A certain health maintenance organization (HMO) wishes to study why patients leave the HMO. A SRS of 396 patients was taken. Data was collected on whether a patient had filed a complaint and, if so, whether the complaint was medical or nonmedical in nature. After a year, a tally from these patients was collected to count number who left the HMO voluntarily. Here are the data on the total number in each group and the number who voluntarily left the HMO:

	No complaint	Medical complaint	Nonmedical complaint
Total	159	102	135
Left	56	29	47

If the null hypothesis is H0:p1=p2=p3 and using α=0.05 then do the following: (Use two decimal places when appropriate)

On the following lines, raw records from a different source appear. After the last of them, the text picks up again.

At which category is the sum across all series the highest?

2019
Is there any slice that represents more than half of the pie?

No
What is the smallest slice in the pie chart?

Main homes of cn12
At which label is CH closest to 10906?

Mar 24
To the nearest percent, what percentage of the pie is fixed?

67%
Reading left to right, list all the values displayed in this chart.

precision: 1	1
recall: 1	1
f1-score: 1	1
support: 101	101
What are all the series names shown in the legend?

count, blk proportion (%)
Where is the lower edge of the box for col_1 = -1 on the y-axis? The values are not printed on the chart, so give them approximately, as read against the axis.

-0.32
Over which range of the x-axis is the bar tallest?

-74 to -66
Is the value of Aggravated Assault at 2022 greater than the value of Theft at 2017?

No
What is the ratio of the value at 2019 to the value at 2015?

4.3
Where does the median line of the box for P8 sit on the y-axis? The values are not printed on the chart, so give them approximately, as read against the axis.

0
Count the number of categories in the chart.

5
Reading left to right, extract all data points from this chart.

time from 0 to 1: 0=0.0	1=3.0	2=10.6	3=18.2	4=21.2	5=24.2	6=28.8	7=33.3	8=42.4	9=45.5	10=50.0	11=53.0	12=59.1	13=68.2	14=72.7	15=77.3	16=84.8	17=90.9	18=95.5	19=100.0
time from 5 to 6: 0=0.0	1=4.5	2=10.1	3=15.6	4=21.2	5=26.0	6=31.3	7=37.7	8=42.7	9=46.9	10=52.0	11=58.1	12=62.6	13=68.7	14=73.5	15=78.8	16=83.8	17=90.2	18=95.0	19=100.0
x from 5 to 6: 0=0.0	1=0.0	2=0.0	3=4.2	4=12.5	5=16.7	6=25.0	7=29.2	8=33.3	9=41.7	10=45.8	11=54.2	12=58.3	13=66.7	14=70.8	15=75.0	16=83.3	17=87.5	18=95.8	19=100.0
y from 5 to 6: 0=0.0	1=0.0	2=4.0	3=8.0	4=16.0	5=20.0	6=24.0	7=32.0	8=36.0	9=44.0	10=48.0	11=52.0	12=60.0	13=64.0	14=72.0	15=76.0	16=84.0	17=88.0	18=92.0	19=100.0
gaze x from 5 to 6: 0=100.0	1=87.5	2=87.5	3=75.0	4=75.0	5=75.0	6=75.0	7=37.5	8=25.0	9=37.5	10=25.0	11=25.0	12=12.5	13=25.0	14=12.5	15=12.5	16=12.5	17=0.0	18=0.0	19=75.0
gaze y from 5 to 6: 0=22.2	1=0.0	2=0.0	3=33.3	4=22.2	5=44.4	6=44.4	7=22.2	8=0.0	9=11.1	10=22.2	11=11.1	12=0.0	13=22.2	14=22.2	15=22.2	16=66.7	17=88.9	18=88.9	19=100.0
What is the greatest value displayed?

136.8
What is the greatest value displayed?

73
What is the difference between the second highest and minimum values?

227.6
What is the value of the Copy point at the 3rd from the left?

(a) Find the expected number of people with no complaint who leave the HMO:

(b) Find the expected number of people with a medical complaint who leave the HMO:

(c) Find the expected number of people with a nonmedical complaint who leave the HMO:

(d) Find the test statistic:

(e) Find the degrees of freedom:

(f) Find the critical value:

(g) The final conclusion is

A. We can reject the null hypothesis that the proportions are equal.
B. There is not sufficient evidence to reject the null hypothesis.

Answer 1

from above:

Observed		No complaint	Medical	Nonmedical	Total
	left	56	29	47	132
	right	103	73	88	264
	total	159	102	135	396

a)

expected number of people with no complaint who leave the HMO =row total*column total/grand total

=159*132/396 =53.00

b)

expected number of people with a medical complaint who leave the HMO=102*132/396=34.00
c)

expected number of people with a nonmedical complaint who leave the HMO =135*132/396=45.00

d)

Applying chi square test of independence:

Expected	Ei=row total*column total/grand total	No complaint	Medical	Nonmedical	Total
	left	53.00	34.00	45.00	132.00
	right	106.00	68.00	90.00	264.00
	total	159.00	102.00	135.00	396.00
chi square    χ2	=(Oi-Ei)2/Ei	No complaint	Medical	Nonmedical	Total
	left	0.170	0.735	0.089	0.9940
	right	0.085	0.368	0.044	0.4970
	total	0.2547	1.1029	0.1333	1.491
test statistic X2 =		1.49

e)

degree of freedom(df) =(rows-1)*(columns-1)=

2

f)

for 2 df and 0.05 level , critical value       χ2=

5.99 (from excel function chiinv(0.05,2)

g)

since test statistic < critical value:

B. There is not sufficient evidence to reject the null hypothesis.